Reda Chamroo a critiqué le ministre actuel Mahen Seeruttun, affirmant que le GM n’avait pas retiré le quota en 2017, en contradiction avec les confirmations d’anciens ministres. Il a également remis en question l’existence d’un sondage en 2017 sur la population des singes, citant l’IUCN qui a classé le long-tailed macaque comme une espèce “en danger” en 2022, soulignant la nécessité de mesures de conservation. Le contrôle des trappes autour de l’île a été qualifié d’aberrant par le défenseur des droits des animaux, soulignant l’absence de moyens pour le ministère de les gérer efficacement. Il a déclaré : “Quels moyens dispose le ministère pour gérer ces trappes ? Il est humainement impossible d’avoir un contrôle là-dessus !”
Il a regretté l’absence de réaction des autorités à l’enquête de l’ONG One Voice sur les fermes d’élevage, soulignant des maltraitances dévoilées. Il déclare : “Tout cela démontre que tout ce qu’ils disent sur le contrôle et sur l’animal welfare ne tient pas la route. Ils sont contradictoires.” En évoquant le flou entourant le phasing-out du commerce des singes, Reda Chamroo a appelé à un plan gouvernemental précis, rappelant l’enquête de l’UCN sur le Cambodge. Il a souligné : “Durant des années, le Cambodge a acheminé vers les USA des singes capturés directement dans la nature. Une dizaine de personnes ont été arrêtées ; parmi, des officiers du ministère, celles qui délivrent les permis. Comme le Cambodge ne peut plus exporter, aujourd’hui l’Amérique se tourne de plus en plus vers Maurice.”

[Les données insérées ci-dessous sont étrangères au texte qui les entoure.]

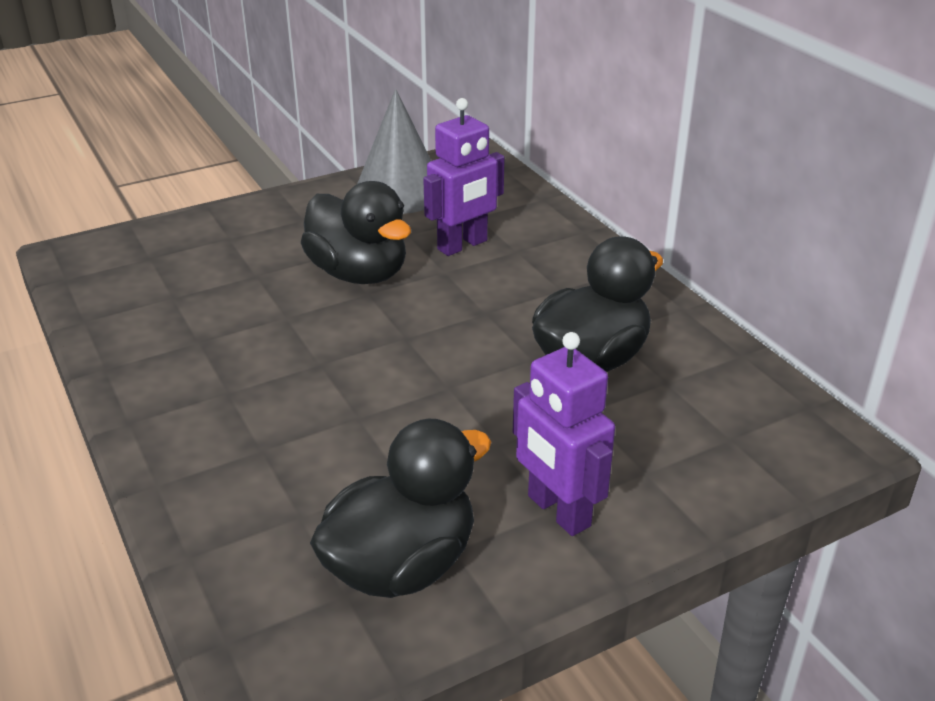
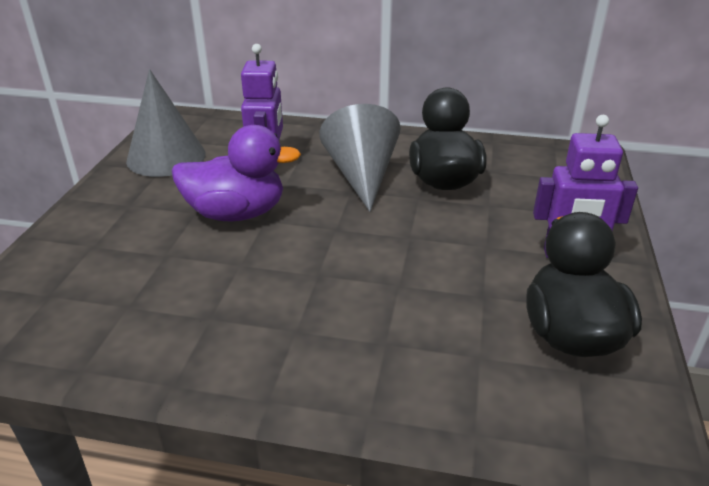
camera: 50 degrees left, 0 degrees up
black duck [301,181,411,284] -> purple duck [172,125,301,221]
none -> grey cone [319,104,401,212]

Concernant l’étude de la population des macaques à Maurice, Reda Chamroo a critiqué la participation de Noveprim et Bioculture, deux compagnies exportatrices, soulignant l’absurdité et le conflit d’intérêt de cette décision. Il a appelé les autorités à l’arrêt immédiat de la capture des singes sauvages, l’interdiction de l’exportation sans régulation, et la réalisation d’un sondage indépendant sur la population des macaques. Le défenseur des droits des animaux a conclu en rappelant que les singes exportés vers les laboratoires ne servent pas tous à la recherche médicale, citant divers tests auxquels ils sont soumis et soulignant l’ignorance quant à leur sort après avoir quitté le territoire mauricien.Quant à Raouf Khodabaccus, il est brièvement revenu sur son interpellation aux Casernes Centrales où son téléphone portable avait été saisi par la Cybercrime Unit. Avant de présenter à la presse la lettre reçue du Commissaire de police signée par le DCP Beekun, en réponse à la demande des activistes, faite le 28 février dernier, pour une marche pacifique à Port-Louis.

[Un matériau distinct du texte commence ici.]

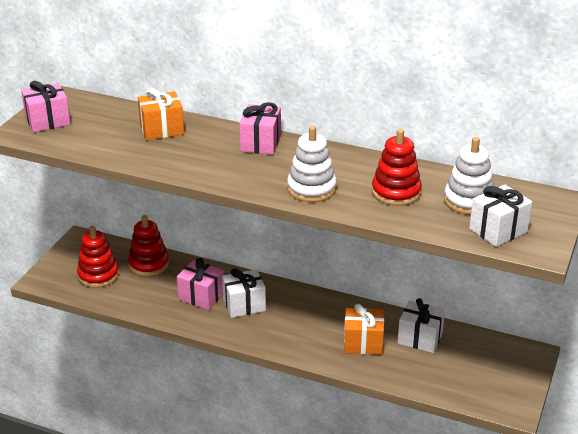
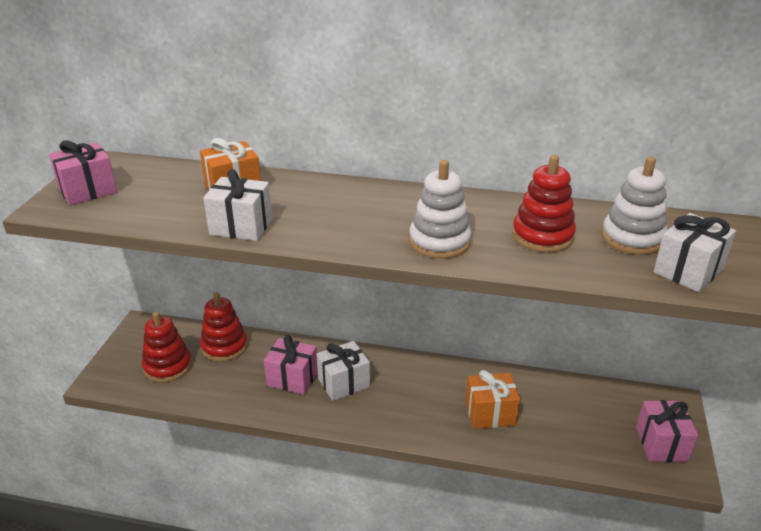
camera: 10 degrees left, 0 degrees up
pink gift [239,102,281,155] -> pink gift moved to [636,400,698,462]
white gift [397,298,445,353] -> white gift moved to [203,169,272,241]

Où on peut lire : “This office wishes to inform you that for the purpose of preventing public disorder, damage to property and disruption of the life of the community, your application to hold a pacific march on sunday 10 march 2024 as from 10h to 12h in Port-Louis has not been favourably entertained. “
La lettre a été reçue jeudi. Ce qui ne surprend pas l’activiste social qui a rejoint, depuis peu, la plateforme Monkey Massacre. “Ils ont utilisé le delaying tactics (ndlr : vendredi étant jour férié) pour nous empêcher de mettre un case à la Cour suprême, ils ont bien calculé “, déplore t-il. Mais Raouf Khodabaccus ne lâche rien. “Nous continuerons de faire des demandes. On verra jusqu’à quand ils nous interdiront d’organiser ce type de manifestation “, a-t-il dit, tout en ajoutant qu’il révèlera bientôt publiquement le nom d’un ministre actionnaire dans une compagnie exportatrice de singes.
Par ailleurs, une autre ONG, 4 Tilapat a fait une demande pour une marche pacifique le 16 mars. Ils attendent toujours l’autorisation.